Although standard 802.11b WLAN gear operating in the unlicensed 2.4-GHz frequency serves as the baseline hardware for the new network, Werner-Braun said that HPWREN, backed by grants from the National Science Foundation, uses far-from-routine hardware configurations to serve rural San Diego County.
The link to San Clemente Island -- used to carry data from a seismograph, data logger and Global Positioning System receiver -- runs with the maximum 1-watt power output allowed by the Federal Communications Commission for 2.4-GHz equipment, Werner-Braun said. At both ends of the link, HPWREN technicians installed high-gain, 2-ft. parabolic antennas to provide an additional boost to the signal.
Although the raw data rate for the 802.11b gear Werner-Braun uses -- Orinoco routers and bridges from Proxim Corp. -- for the San Clemente Island shot is 11M bit/sec., the extreme distance cuts the throughput on that link to 1M bit/sec. But since there are no other communications alternatives, that's still a good data rate for an installation whose fixed cost ran about $3,000, according to estimates by Robert Ma, a product manager at Sunnyvale, Calif.-based Proxim.
Low costs, ease of installation and no hassles with protracted FCC license proceedings are the hallmarks of HPWREN, which uses equipment operating in both the 2.4- and 5-GHz bands to provide broadband data service to scientific installations, schools and Indian reservations scattered throughout 10,000 square miles of rural San Diego and southern Riverside counties in California.
Despite a large population hugging the Pacific Coast, rural San Diego County includes some of the most telecommunications-starved areas of the U.S., including the Anza-Borrego Desert, "and you're not even going to get a phone line in the desert," Werner-Braun said.
"There's no other viable choice" for high-speed access for scientific installations such as the Palomar Observatory besides HPWREN, which an can easily, quickly and cheaply install wireless connections to backbone nodes on mountains such as Alliance Peak, Toro Peak and Monument Peak, he added.
The backbone nodes operate at a data rate of 45M bit/sec. in the same unlicensed 5-GHz frequency bands used by 802.11a WLAN equipment, with high-gain, 8-ft. antennas pushing the distance from feet to miles, Werner-Braun said. These backbone nodes require equipment not found in the standard corporate campus WLAN, but any extra costs are quickly mitigated by using an unlicensed spectrum instead of licensed fixed microwave links or fiber-optic high-speed circuits from a telecommunications carrier, Werner-Braun said.

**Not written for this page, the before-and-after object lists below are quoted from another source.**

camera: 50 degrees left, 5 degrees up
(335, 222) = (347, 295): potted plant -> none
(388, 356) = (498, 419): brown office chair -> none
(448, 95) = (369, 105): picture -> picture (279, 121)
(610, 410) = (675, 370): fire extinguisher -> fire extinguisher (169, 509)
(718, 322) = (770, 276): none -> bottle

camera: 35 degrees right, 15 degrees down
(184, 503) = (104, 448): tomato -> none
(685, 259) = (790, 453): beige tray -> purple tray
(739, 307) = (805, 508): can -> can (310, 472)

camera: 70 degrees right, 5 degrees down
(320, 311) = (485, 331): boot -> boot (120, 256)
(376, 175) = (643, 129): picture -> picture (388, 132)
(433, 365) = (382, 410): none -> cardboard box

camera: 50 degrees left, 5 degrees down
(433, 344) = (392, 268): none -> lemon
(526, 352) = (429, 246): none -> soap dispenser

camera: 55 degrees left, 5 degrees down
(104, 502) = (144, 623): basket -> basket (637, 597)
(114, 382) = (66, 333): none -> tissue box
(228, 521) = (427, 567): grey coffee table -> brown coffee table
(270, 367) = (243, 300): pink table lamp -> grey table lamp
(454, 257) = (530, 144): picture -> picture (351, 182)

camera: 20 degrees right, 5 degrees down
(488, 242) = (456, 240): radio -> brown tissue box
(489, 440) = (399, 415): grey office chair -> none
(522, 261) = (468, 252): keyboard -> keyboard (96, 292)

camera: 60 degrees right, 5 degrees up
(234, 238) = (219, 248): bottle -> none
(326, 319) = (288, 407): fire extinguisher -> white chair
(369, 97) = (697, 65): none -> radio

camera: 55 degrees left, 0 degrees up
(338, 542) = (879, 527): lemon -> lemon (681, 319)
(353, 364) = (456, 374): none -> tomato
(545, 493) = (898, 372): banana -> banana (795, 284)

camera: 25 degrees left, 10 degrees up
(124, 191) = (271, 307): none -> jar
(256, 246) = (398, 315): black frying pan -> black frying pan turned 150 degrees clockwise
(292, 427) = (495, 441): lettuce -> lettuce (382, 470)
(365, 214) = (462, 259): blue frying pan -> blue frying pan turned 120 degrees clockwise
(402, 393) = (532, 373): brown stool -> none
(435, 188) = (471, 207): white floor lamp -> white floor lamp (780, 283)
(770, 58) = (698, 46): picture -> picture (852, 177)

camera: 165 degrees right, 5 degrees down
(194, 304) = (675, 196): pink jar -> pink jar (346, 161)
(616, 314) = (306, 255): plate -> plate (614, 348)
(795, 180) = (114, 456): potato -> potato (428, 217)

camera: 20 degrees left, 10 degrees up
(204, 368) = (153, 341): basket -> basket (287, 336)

Werner-Braun explained that HPWREN was built around the unlicensed spectrum because "I don't have to pay for it, and I don't have to go through the FCC."
Greg Ennis, technical director for the Wi-Fi Alliance, said that although wireless point-to-point bridging is "relatively routine," Braun's long shots are unusual. Whereas eight to 10 miles is common, Ennis said, a 72-mile, 2.4-GHz link pushes the technology to its limits.
Ma agreed. He said 72 miles "is a truly amazing feat," especially over water, where reflections can inhibit the signal.